The story behind our handwoven PUK napkins

In a small family-run weaving mill in southern India, beautiful PUK napkins in intricate patterns slowly take form on two handlooms. The output of a day's work is only 14 napkins, and no two are ever quite alike. The size or texture may vary slightly, which in our mind only makes them more interesting and appealing. Previously, other Georg Jensen Damask designs have also come from the skilled hands of these Indian weavers.

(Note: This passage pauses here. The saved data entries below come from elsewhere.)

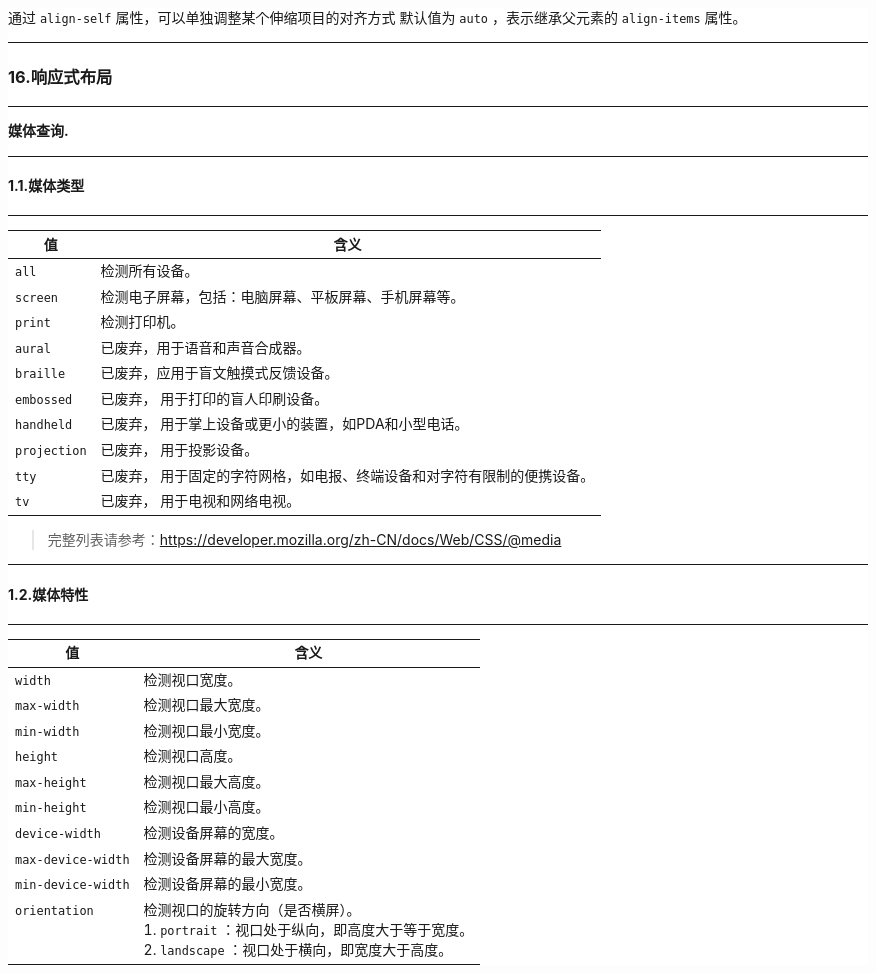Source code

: 通过 `align-self` 属性，可以单独调整某个伸缩项目的对齐方式
默认值为 `auto` ，表示继承父元素的 `align-items` 属性。

***

### 16.响应式布局

***

**媒体查询.**

***

#### 1.1.媒体类型

***

|值| 含义|
|---|---|
|`all`| 检测所有设备。|
|`screen`| 检测电子屏幕，包括：电脑屏幕、平板屏幕、手机屏幕等。|
|`print`| 检测打印机。|
|`aural`| 已废弃，用于语音和声音合成器。|
|`braille`| 已废弃，应用于盲文触摸式反馈设备。|
|`embossed`| 已废弃， 用于打印的盲人印刷设备。|
|`handheld`| 已废弃， 用于掌上设备或更小的装置，如PDA和小型电话。|
|`projection`| 已废弃， 用于投影设备。|
|`tty`| 已废弃， 用于固定的字符网格，如电报、终端设备和对字符有限制的便携设备。|
|`tv`| 已废弃， 用于电视和网络电视。|

> 完整列表请参考：<https://developer.mozilla.org/zh-CN/docs/Web/CSS/@media>

***

#### 1.2.媒体特性

***

|值| 含义|
|---|---|
|`width` |检测视口宽度。|
|`max-width` |检测视口最大宽度。|
|`min-width` |检测视口最小宽度。|
|`height` |检测视口高度。|
|`max-height` |检测视口最大高度。|
|`min-height` |检测视口最小高度。|
|`device-width` |检测设备屏幕的宽度。|
|`max-device-width` |检测设备屏幕的最大宽度。|
|`min-device-width` |检测设备屏幕的最小宽度。|
|`orientation`|检测视口的旋转方向（是否横屏）。<br>1. `portrait` ：视口处于纵向，即高度大于等于宽度。<br>2. `landscape` ：视口处于横向，即宽度大于高度。|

Our collaboration with the small weaving mill in Karur, India, springs from a shared passion for weaving and hand-woven textiles, which are becoming a thing of the past – also in India. Since 2013, Georg Jensen Damask has provided economic support to the family-run company and pays for health and life insurance for the weavers to help keep the trade alive and preserve the valuable craft that is at the heart of all textile production.
The PUK design was created by the Danish weaver and artist Puk Lippmann. The patterns are inspired by traditional techniques found in a book from the 1920s and revived on her loom in a contemporary design. Initially in the form of tea towels, which were also hand-woven in Karur, and now as damask napkins in a lighter version.

The napkins could have come straight out of an antique French armoire, and they encourage you to forego the ironing to strike a casual tone at the dinner table. This is hand-woven luxury with selvages, which add character and are a rare and beautiful detail with direct reference to centuries-old weaving practices.